Beth Lofgren, PharmD, BCPS
Beth Lofgren, PharmD, BCPS
Beth Lofgren, PharmD, BCPS, received her PharmD degree from the University of Tennessee at Memphis in 1999, after completing a BS at the University of Tennessee at Martin. She started her pharmacy career in retail and has practiced in home health, long-term care, and hospital pharmacy. She has also been blogging as the Blonde Pharmacist since 2004, focusing on education for peers and provider status for pharmacists.

The Pharmacist's Manifesto

JANUARY 05, 2016
Pharmacists do not become pharmacists just to dispense medications.
 
They do not do become pharmacists just to make a lot of money. They do not complete 6 to 8 years of study just to feel important or be patted on the back.

Pharmacists become pharmacists because they want to help patients.

I still remember the day when the “Oath of a Pharmacist” was read aloud to my newly graduated pharmacy school class. The feeling of accomplishment filled me, and I felt proud and nervous to begin the career for which I had spent the past many years preparing.

The oath revised by the American Pharmacists Association in 2009 reads as follows:

“I promise to devote myself to a lifetime of service to others through the profession of pharmacy. In fulfilling this vow:
  • I will consider the welfare of humanity and relief of suffering my primary concerns.
  • I will apply my knowledge, experience, and skills to the best of my ability to assure optimal outcomes for my patients.
  • I will respect and protect all personal and health information entrusted to me.
  • I will accept the lifelong obligation to improve my professional knowledge and competence.
  • I will hold myself and my colleagues to the highest principles of our profession’s moral, ethical, and legal conduct.
  • I will embrace and advocate changes that improve patient care.
  • I will utilize my knowledge, skills, experiences, and values to prepare the next generation of pharmacists.
I take these vows voluntarily with the full realization of the responsibility with which I am entrusted by the public.”

These points should be important to all pharmacists. Many of them embrace the reasons we chose pharmacy in the first place. We care, respect, and work toward change and preparation for the future of our profession.

The oath neatly wraps up the ideas and beliefs pharmacists should hold dear, but is it really applicable in the day-to-day grind of pharmacy work and life?

The retail pharmacist who dispenses medications with minimal staff has something to add to the conversation.

* * *

Problems and tasks:
[a] Does each statement agree with the text on the Pharmacist's Manifesto? (i) Beth Lofgren earned her PharmD at the University of Tennessee at Martin. (ii) The quoted oath was revised by the American Pharmacists Association in 2009. (iii) Beth Lofgren has blogged as the Blonde Pharmacist since 2004. Answer yes or no for each, and quote the deciding words exactly.
[b] In the text on the Pharmacist's Manifesto, swap "patients" for "people" and write out the passage from "JANUARY 05, 2016" to "my primary concerns.".
The rows are not needed.

* * *

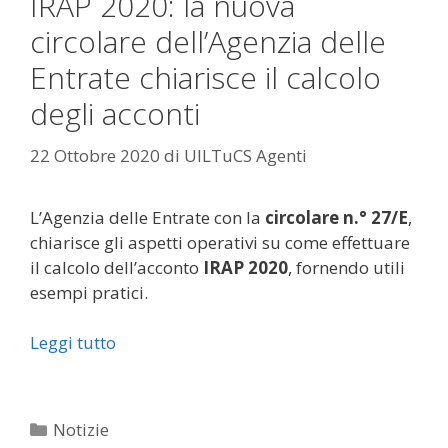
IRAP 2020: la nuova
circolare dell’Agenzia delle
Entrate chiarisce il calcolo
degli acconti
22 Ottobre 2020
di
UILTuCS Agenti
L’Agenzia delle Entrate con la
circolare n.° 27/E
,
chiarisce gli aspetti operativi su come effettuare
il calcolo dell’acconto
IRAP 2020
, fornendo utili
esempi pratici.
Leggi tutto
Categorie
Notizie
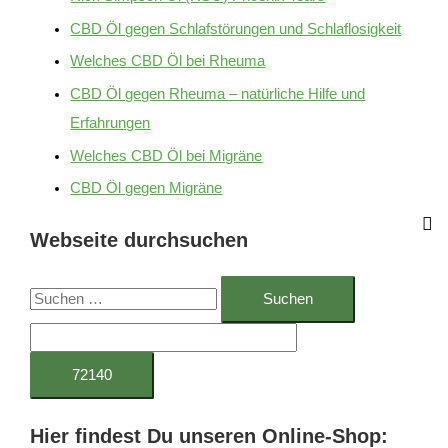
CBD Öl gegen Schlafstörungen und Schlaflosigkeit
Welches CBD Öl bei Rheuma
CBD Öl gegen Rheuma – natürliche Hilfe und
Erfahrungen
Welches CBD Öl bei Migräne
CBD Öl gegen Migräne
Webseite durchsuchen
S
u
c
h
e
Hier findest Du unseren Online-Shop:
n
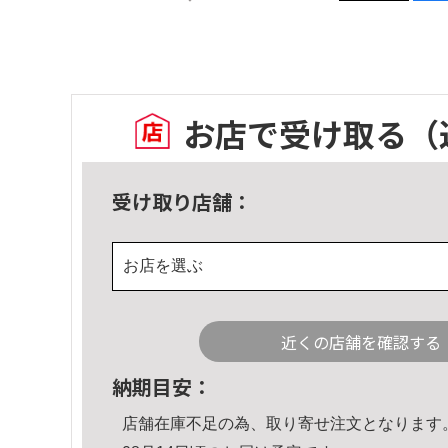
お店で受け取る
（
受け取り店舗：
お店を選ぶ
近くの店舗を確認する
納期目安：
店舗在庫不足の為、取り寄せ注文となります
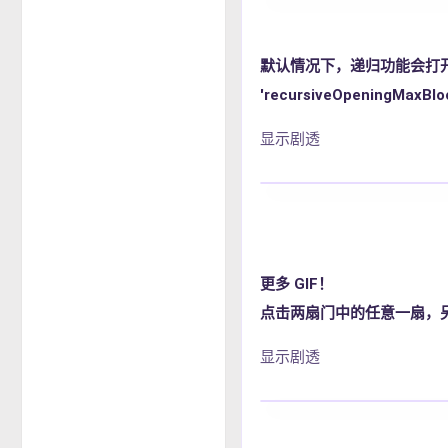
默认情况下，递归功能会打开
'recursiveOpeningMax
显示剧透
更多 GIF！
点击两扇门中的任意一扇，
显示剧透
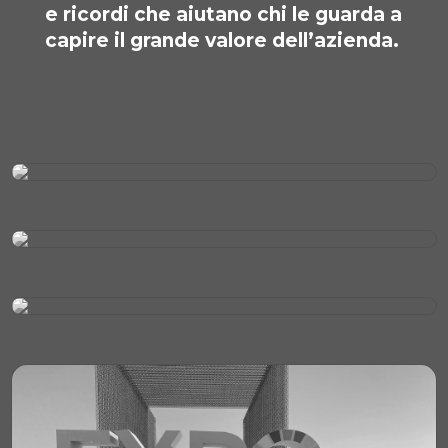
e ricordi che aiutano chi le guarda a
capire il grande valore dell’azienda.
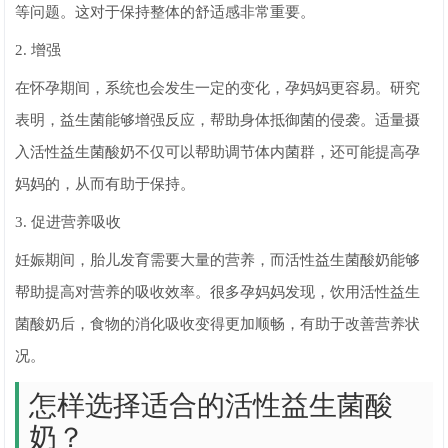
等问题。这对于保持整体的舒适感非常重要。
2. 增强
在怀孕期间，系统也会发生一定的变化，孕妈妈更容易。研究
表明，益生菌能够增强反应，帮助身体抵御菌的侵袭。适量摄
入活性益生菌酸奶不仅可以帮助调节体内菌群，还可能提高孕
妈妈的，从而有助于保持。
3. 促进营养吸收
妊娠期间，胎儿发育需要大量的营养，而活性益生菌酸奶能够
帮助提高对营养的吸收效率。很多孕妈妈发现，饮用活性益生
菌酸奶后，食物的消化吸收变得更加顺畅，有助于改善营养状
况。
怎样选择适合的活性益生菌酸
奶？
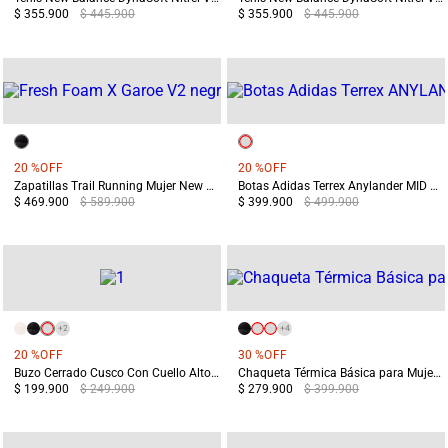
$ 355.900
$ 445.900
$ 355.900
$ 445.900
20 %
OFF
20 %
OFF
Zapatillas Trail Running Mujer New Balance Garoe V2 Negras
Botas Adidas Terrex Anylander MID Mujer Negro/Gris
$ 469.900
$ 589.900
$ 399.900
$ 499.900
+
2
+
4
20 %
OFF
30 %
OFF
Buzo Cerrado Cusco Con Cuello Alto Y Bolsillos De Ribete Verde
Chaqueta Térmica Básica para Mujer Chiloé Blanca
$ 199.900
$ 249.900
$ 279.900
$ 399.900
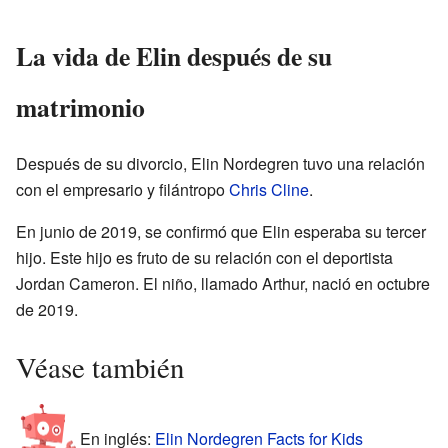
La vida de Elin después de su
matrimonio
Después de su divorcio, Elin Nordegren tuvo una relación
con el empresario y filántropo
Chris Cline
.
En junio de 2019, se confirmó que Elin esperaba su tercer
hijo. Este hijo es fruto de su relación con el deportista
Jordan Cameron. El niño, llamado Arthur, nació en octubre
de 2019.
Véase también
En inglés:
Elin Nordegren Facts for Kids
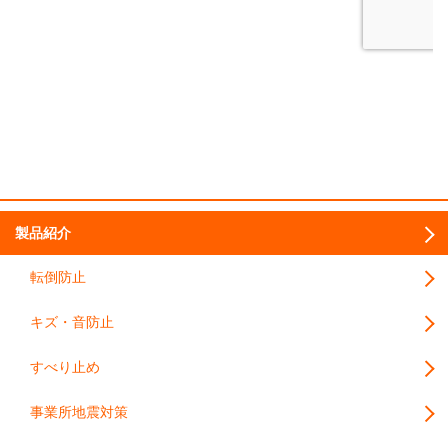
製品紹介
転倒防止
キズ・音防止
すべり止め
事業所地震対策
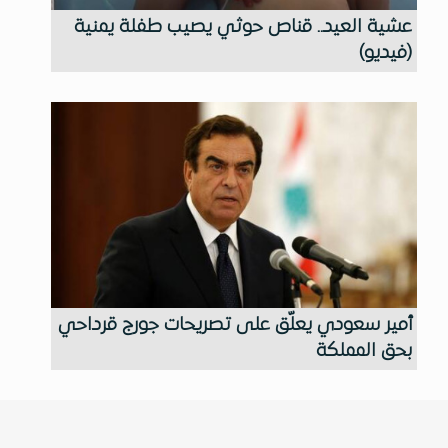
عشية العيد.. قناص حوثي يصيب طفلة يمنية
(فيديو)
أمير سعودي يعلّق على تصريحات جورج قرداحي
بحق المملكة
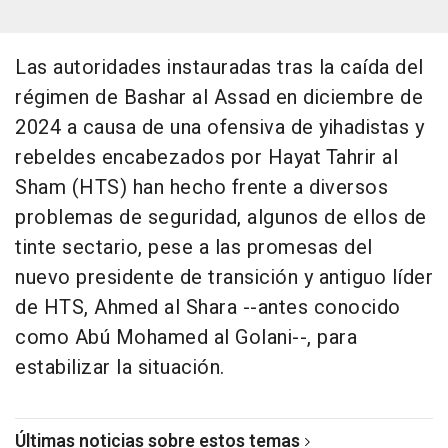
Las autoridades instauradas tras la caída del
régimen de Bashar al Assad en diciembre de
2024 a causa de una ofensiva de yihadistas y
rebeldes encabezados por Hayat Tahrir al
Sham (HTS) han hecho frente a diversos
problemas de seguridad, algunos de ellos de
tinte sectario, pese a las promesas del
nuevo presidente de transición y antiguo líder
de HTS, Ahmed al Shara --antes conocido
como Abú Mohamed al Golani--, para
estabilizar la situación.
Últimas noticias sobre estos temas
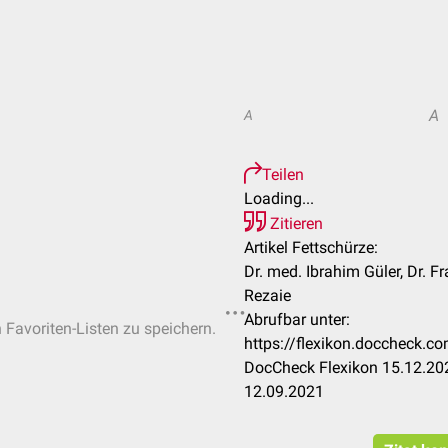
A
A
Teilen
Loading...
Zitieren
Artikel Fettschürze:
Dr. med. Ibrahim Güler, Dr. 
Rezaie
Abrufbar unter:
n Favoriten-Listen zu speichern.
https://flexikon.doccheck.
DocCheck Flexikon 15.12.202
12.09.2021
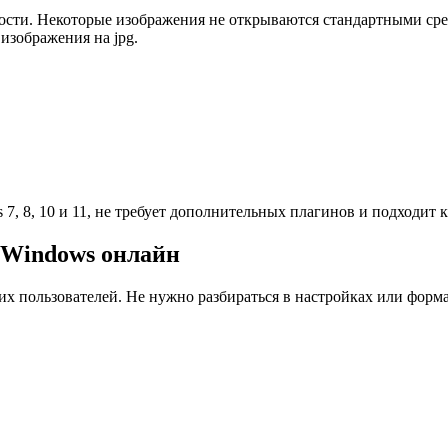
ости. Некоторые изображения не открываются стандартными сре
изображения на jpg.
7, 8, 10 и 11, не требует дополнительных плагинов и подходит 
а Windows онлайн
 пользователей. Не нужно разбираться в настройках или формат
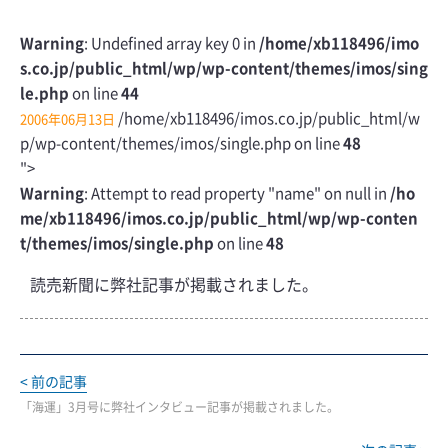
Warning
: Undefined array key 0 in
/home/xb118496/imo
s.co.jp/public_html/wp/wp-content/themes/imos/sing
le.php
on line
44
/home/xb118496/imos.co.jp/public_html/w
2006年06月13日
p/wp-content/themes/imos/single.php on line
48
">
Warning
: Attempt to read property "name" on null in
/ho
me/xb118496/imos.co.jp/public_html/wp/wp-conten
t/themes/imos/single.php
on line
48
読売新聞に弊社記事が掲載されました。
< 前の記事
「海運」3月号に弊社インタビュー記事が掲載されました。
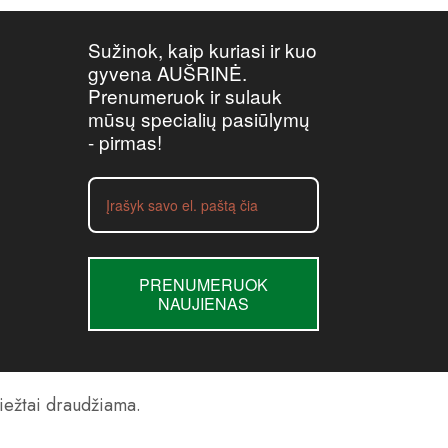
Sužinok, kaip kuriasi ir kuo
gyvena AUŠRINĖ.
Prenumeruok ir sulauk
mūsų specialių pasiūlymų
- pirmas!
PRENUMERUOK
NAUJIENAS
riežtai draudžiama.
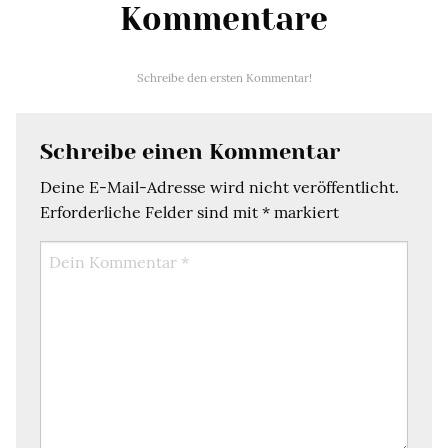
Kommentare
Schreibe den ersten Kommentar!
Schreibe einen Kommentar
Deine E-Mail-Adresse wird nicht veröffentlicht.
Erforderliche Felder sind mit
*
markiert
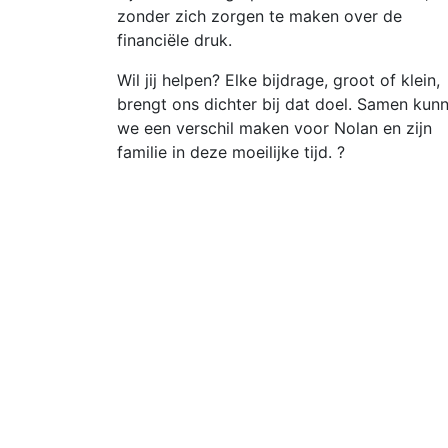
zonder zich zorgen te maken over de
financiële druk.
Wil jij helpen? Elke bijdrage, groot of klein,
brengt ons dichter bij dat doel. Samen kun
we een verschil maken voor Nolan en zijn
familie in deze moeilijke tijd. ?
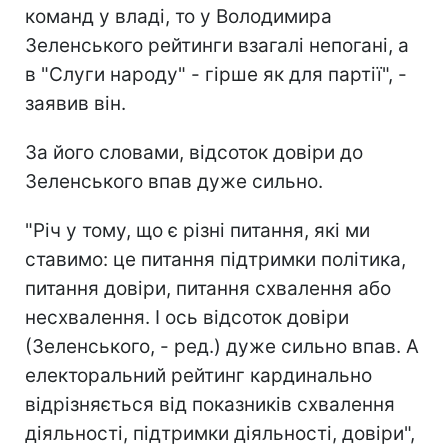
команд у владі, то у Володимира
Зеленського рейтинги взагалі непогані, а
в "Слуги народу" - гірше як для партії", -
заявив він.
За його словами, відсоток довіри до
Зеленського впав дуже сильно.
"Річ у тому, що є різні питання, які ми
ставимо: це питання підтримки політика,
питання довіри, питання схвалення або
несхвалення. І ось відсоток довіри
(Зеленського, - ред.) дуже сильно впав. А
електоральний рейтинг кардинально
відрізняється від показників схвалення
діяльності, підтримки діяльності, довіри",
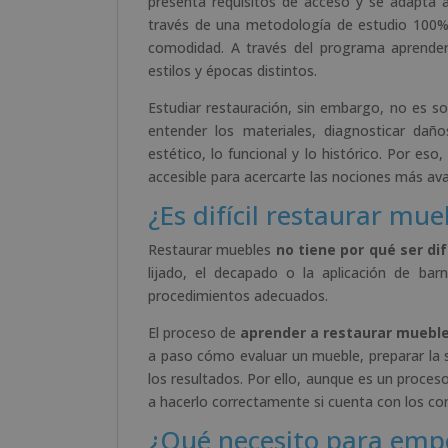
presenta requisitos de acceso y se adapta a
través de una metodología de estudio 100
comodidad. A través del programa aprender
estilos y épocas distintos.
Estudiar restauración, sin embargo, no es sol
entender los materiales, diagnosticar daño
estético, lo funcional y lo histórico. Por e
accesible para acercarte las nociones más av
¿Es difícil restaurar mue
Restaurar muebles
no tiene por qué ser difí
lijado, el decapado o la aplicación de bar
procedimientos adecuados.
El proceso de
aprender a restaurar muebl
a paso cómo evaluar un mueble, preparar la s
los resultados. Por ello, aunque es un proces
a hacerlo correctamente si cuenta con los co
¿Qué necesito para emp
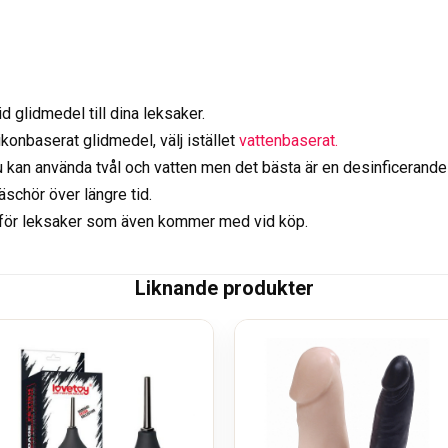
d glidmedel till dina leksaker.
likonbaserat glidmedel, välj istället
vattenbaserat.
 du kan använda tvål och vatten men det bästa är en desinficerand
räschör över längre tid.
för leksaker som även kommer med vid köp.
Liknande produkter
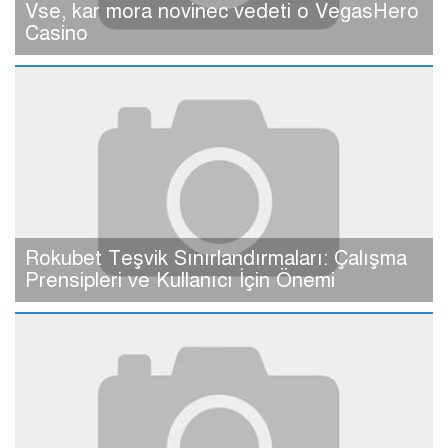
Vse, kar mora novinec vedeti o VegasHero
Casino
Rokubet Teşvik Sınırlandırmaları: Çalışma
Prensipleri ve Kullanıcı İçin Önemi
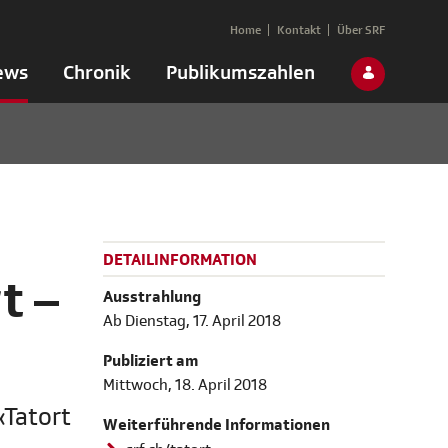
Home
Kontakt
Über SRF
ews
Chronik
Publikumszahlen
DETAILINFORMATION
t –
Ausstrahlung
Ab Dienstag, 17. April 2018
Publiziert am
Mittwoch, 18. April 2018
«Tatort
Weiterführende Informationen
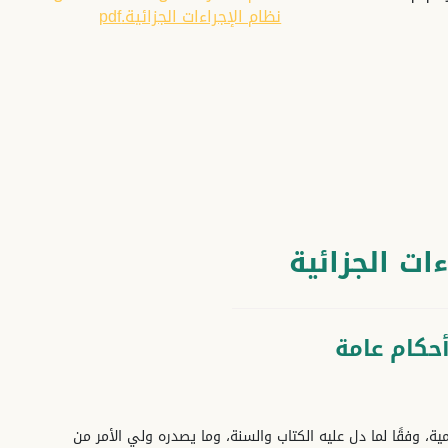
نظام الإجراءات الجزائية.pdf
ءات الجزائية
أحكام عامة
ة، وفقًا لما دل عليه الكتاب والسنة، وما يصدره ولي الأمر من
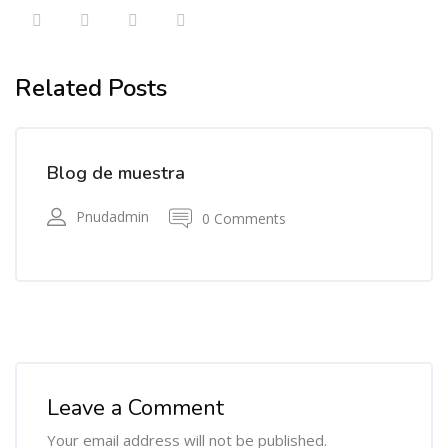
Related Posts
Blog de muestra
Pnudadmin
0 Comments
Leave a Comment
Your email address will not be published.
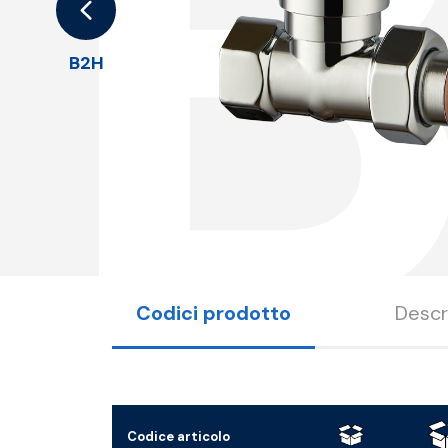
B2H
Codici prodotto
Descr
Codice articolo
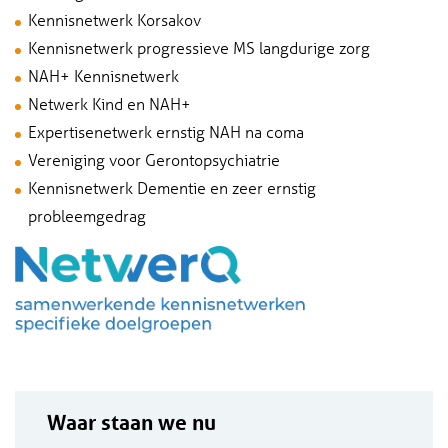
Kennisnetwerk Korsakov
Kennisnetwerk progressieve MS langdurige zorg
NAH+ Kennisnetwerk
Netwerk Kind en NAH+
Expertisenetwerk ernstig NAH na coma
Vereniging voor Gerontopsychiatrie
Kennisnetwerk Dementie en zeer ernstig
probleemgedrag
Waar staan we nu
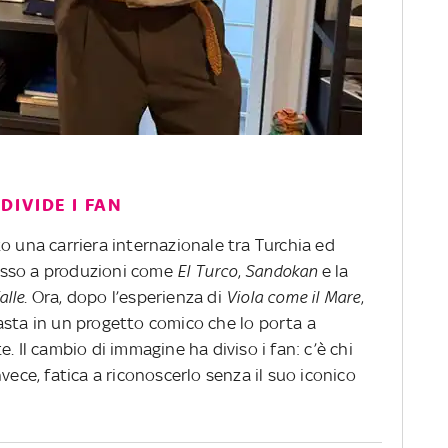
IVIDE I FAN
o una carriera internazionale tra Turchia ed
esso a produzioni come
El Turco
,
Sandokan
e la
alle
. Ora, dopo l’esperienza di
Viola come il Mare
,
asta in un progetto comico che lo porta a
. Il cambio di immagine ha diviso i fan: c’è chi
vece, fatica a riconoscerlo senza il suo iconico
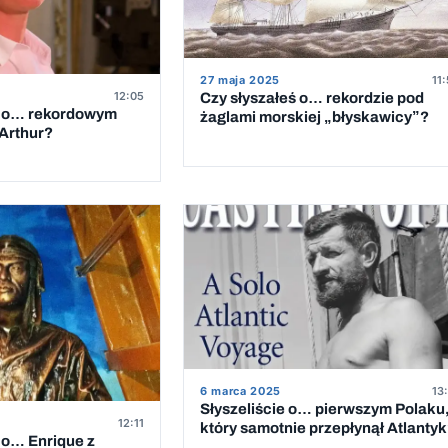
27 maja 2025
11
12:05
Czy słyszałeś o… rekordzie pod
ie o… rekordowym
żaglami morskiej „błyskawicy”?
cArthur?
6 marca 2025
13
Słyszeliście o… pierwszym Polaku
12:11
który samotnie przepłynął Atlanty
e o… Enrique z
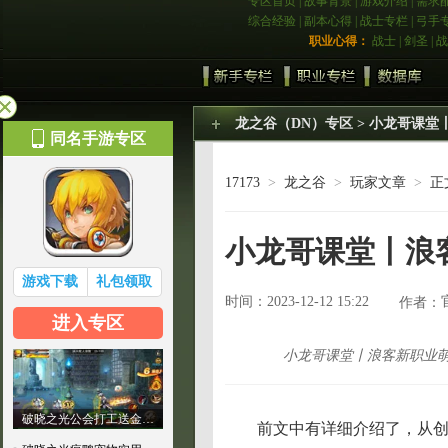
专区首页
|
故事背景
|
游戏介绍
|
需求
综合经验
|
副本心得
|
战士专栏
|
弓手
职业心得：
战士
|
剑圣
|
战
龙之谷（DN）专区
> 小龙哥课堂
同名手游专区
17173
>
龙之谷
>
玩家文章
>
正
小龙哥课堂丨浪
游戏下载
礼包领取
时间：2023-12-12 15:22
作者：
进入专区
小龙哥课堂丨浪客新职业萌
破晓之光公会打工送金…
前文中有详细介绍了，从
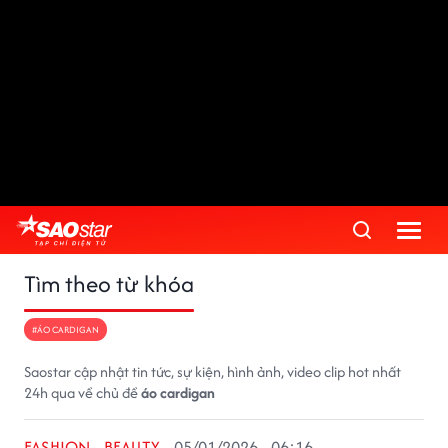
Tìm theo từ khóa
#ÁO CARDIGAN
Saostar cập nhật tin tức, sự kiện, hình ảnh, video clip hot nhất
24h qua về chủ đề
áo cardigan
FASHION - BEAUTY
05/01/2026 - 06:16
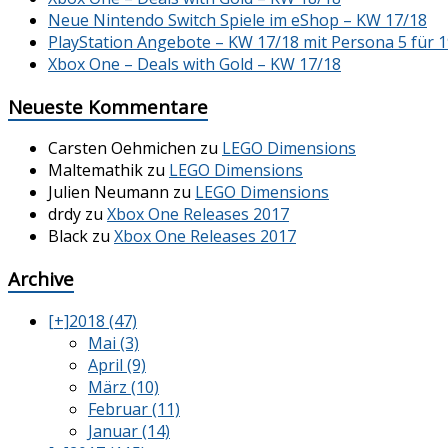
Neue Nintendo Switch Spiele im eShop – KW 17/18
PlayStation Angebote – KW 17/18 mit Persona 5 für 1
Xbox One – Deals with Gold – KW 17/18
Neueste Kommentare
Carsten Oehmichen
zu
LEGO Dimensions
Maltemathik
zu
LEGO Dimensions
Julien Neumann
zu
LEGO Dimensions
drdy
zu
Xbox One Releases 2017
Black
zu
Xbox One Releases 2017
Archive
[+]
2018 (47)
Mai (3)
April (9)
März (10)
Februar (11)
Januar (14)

* * *

Results of the exercise:
[a]
(i) No: "received her PharmD degree from the University of Tennessee at Memphis in 1999, after completing a BS at the University of Tennessee at Martin"
(ii) Yes: "The oath revised by the American Pharmacists Association in 2009 reads as follows"
(iii) Yes: "She has also been blogging as the Blonde Pharmacist since 2004"

[b]
JANUARY 05, 2016
Pharmacists do not become pharmacists just to dispense medications.
 
They do not do become pharmacists just to make a lot of money. They do not complete 6 to 8 years of study just to feel important or be patted on the back.

Pharmacists become pharmacists because they want to help people.

I still remember the day when the “Oath of a Pharmacist” was read aloud to my newly graduated pharmacy school class. The feeling of accomplishment filled me, and I felt proud and nervous to begin the career for which I had spent the past many years preparing.

The oath revised by the American Pharmacists Association in 2009 reads as follows:

“I promise to devote myself to a lifetime of service to others through the profession of pharmacy. In fulfilling this vow:
  • I will consider the welfare of humanity and relief of suffering my primary concerns.